A simulation combining the phase-field method and finite element method was conducted to investigate the effect of laser scanning parameters on epitaxial grain growth and LoF defect formation in Inconel 718 alloy. The following conclusions were drawn:

(1) The critical laser scanning energy density (E_c) defines the occurrence of LoF defects. When the interlayer rotation angle was 0°–90°, E_c varied in the range of 55.0–62.5 J·mm^–3. When E < E_c, LoF defects were produced in the Inconel 718 alloy; when E > E_c, the grain coarsened with an increase in energy density.
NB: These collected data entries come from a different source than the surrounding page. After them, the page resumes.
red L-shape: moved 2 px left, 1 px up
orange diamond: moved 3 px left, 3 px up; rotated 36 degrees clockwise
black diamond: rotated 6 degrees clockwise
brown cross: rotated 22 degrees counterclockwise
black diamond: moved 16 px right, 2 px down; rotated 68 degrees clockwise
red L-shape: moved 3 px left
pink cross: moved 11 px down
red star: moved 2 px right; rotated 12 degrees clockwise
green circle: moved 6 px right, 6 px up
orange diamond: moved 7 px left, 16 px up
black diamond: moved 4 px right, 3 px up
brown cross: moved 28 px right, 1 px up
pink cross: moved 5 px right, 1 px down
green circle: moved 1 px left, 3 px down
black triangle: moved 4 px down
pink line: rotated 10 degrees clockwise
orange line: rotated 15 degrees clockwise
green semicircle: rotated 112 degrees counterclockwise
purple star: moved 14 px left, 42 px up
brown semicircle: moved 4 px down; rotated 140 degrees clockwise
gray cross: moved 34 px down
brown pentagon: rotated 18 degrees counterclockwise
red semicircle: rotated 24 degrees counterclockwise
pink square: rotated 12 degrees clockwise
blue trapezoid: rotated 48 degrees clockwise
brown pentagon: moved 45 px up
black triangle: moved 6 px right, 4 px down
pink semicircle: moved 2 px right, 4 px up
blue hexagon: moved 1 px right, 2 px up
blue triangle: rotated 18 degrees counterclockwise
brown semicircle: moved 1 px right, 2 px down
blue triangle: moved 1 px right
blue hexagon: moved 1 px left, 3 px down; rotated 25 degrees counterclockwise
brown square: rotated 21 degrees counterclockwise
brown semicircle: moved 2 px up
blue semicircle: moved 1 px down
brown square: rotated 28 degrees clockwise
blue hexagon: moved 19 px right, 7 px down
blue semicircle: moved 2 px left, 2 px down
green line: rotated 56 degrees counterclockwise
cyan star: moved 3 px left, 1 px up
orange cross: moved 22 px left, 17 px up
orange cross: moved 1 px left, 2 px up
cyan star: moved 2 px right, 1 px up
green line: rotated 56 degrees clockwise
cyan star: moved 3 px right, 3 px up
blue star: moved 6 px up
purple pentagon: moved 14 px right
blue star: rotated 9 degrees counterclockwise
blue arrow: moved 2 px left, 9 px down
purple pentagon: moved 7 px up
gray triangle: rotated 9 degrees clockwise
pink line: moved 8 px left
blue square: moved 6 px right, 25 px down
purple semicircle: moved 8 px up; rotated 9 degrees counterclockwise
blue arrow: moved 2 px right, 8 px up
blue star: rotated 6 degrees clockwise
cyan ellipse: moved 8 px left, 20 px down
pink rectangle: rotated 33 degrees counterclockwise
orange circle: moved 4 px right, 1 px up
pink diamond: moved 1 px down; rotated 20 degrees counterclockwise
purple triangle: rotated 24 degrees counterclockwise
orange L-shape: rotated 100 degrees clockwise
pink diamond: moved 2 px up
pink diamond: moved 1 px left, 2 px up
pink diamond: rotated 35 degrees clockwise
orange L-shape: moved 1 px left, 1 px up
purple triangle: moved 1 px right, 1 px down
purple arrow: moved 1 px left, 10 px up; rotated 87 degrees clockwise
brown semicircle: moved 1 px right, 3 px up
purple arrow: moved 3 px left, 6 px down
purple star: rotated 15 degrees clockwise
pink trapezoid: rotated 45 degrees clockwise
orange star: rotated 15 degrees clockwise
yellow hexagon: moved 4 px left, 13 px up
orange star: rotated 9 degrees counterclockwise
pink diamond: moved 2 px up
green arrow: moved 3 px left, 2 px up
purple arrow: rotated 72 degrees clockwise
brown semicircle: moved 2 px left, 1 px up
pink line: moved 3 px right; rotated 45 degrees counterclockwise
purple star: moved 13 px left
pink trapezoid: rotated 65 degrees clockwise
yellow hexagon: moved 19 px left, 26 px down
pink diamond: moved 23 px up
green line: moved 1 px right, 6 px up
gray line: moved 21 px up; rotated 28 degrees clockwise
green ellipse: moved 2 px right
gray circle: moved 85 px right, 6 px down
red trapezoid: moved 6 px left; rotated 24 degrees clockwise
(2) A refined grain structure with an average grain size of 7.0 μm without LoF defects was obtained in the simulation when the parameters were optimized as laser power of 280 W, scanning speed of 1160 mm·s^–1, rotation angle of 67°, and E_c of 61.4 J·mm^–3. The ultimate tensile strength ((1111 ± 3) MPa) and yield strength ((820 ± 7) MPa) of the as-deposited Inconel 718 alloy were increased by 8.8% and 10.5%, respectively, compared with specimens fabricated with parameters determined via the conventional trial-and-error approach.

(3) When the solid fraction of each layer reaches 85vol%, a large number of fine grains nucleate at the top of each layer. If these fine grains are not sufficiently remelted during L-PBF, it is likely to produce LoF defects.